As Kevin mentioned above my experinece over time is that all plastic shrinks or cracks. For this reason I would be against using more pastic filler than absolutely necessary. I find it is eaier to strip to the metal. The cost is small and you know what you are starting with.

If a panel needs too much work just replace it. There is plenty of 928 sheet metal around at very resonable prices. Of course, if it is the body itself then the car is either a parts car or some metal work has to be done.

Body men are in a hurry. Many are on commision. They use filler to save time. Taking a little extra time can save greatly on filler. LIke I said with aluminum it is best just to replace, but the steel on the body can be worked with some heat and time to the point of needing very little filler.

I am currently a big fan of the DTM epoxy primer / sealer. This stuff is new to me so I am happy to use it and save a few steps and some time. In the past the biggest problem with body work was paint reactions and sand scratches from the body work working thier way up through the paint. The DTM sealer solves much of this problem.

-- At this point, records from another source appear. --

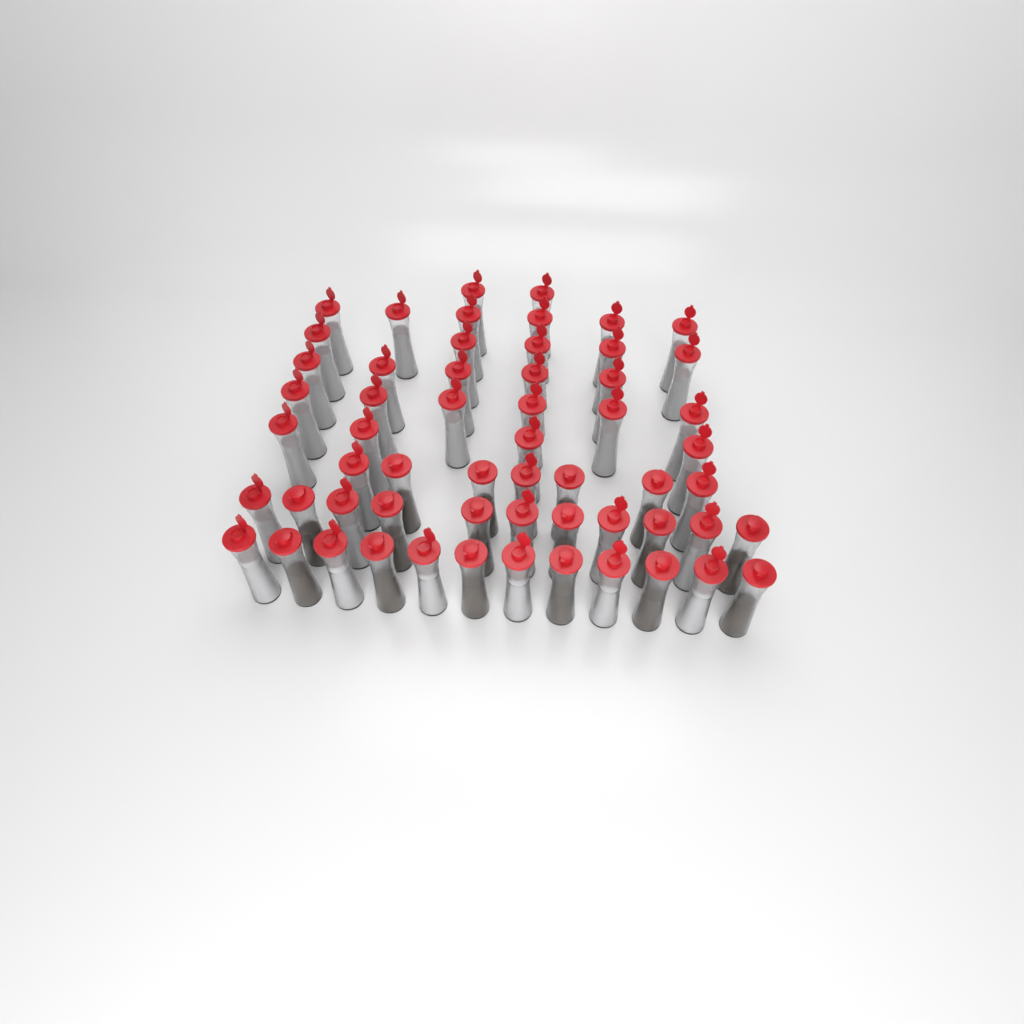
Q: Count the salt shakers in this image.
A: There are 42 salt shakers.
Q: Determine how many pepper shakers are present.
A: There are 16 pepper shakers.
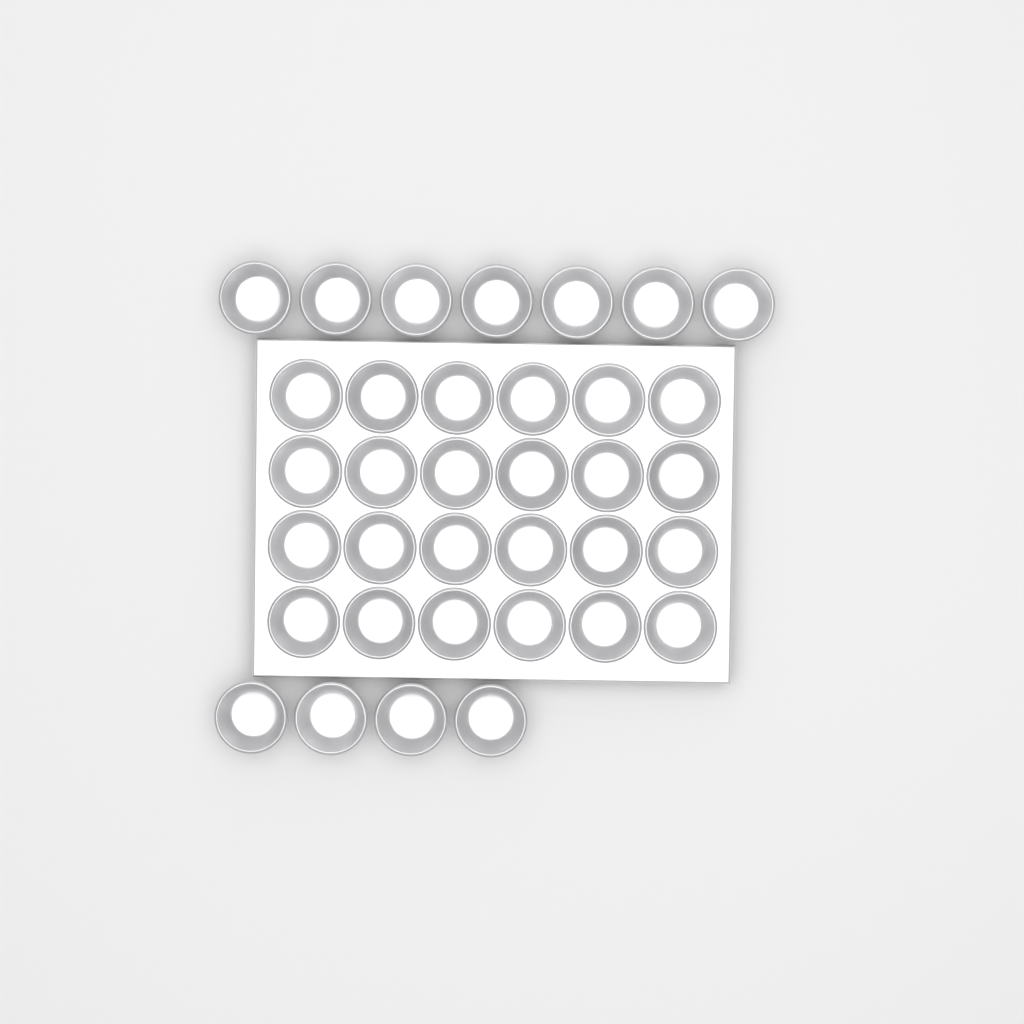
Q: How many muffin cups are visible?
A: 35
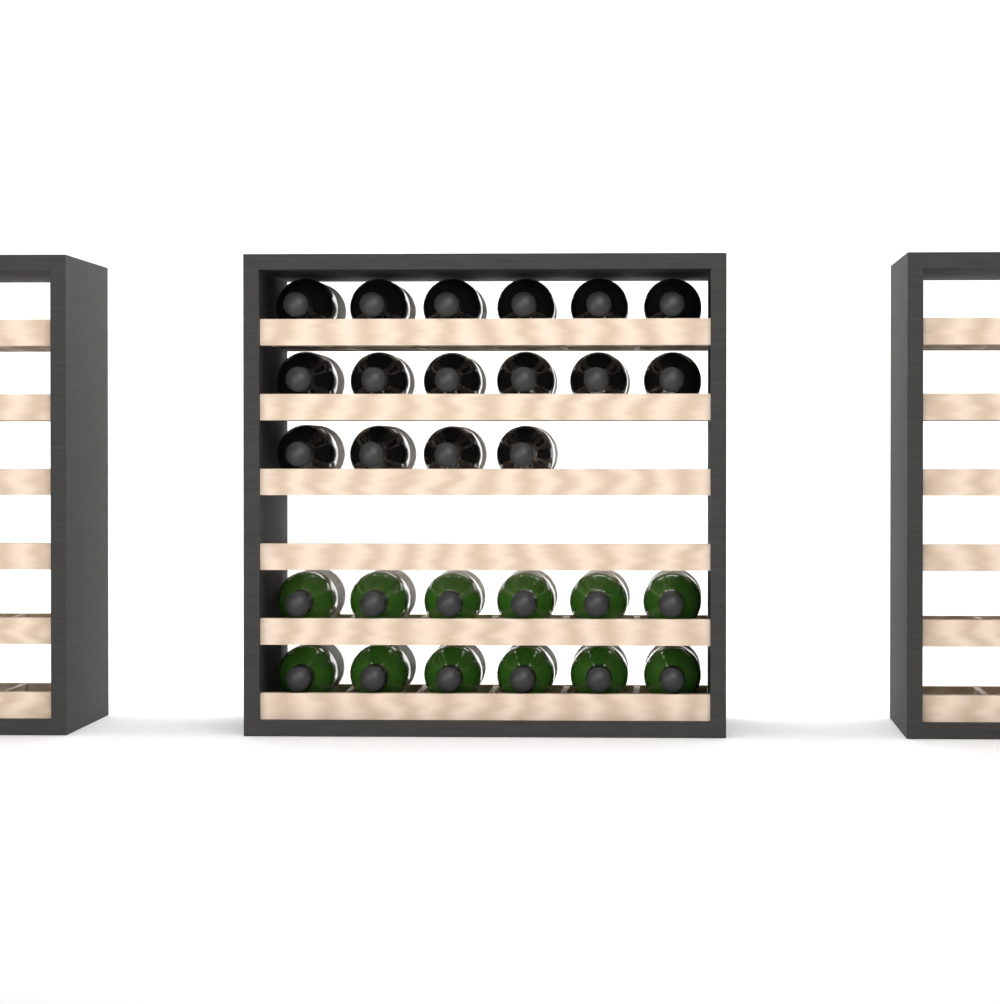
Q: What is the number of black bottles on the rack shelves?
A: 16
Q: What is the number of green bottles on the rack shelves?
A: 12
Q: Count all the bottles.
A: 28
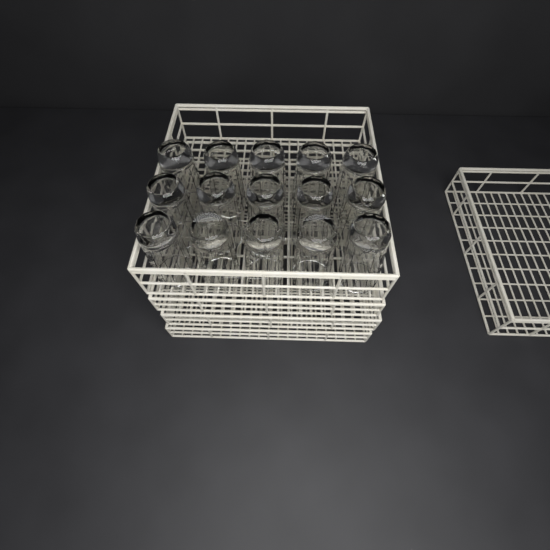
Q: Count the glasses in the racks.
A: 15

So I am mostly starting with stripping, metal work, plastic filler and DTM. From there I use very little putty - I like the 3M stuff in a tube and not the two part stuff. The 3M blocks quickly. I can knock it down and then load some primer on the body work transitions to block out.

At that point I am ready with the color. So in reality there is very little under the color. Primer blocks over putty very nicely and while applied thick ends up thin.

After my first color coat I start in again with the blocking and primer to get a completely flat surface. The color highlights any ripples acting sort of like a guide coat. At that point I am finishing in 600 and have a good surface to finish the color and if necessary a clear coat.

Material is expensive. I see many people in the business wasting materials and making more work. The less material that can be applied the less time it takes to get a panel finished. Power tools are seductive, but in most cases they do not improve the job or make it go much quicker. Of course there is nothing like an air board to get a completly flat panel or a DA to knock down some heavy orange peal.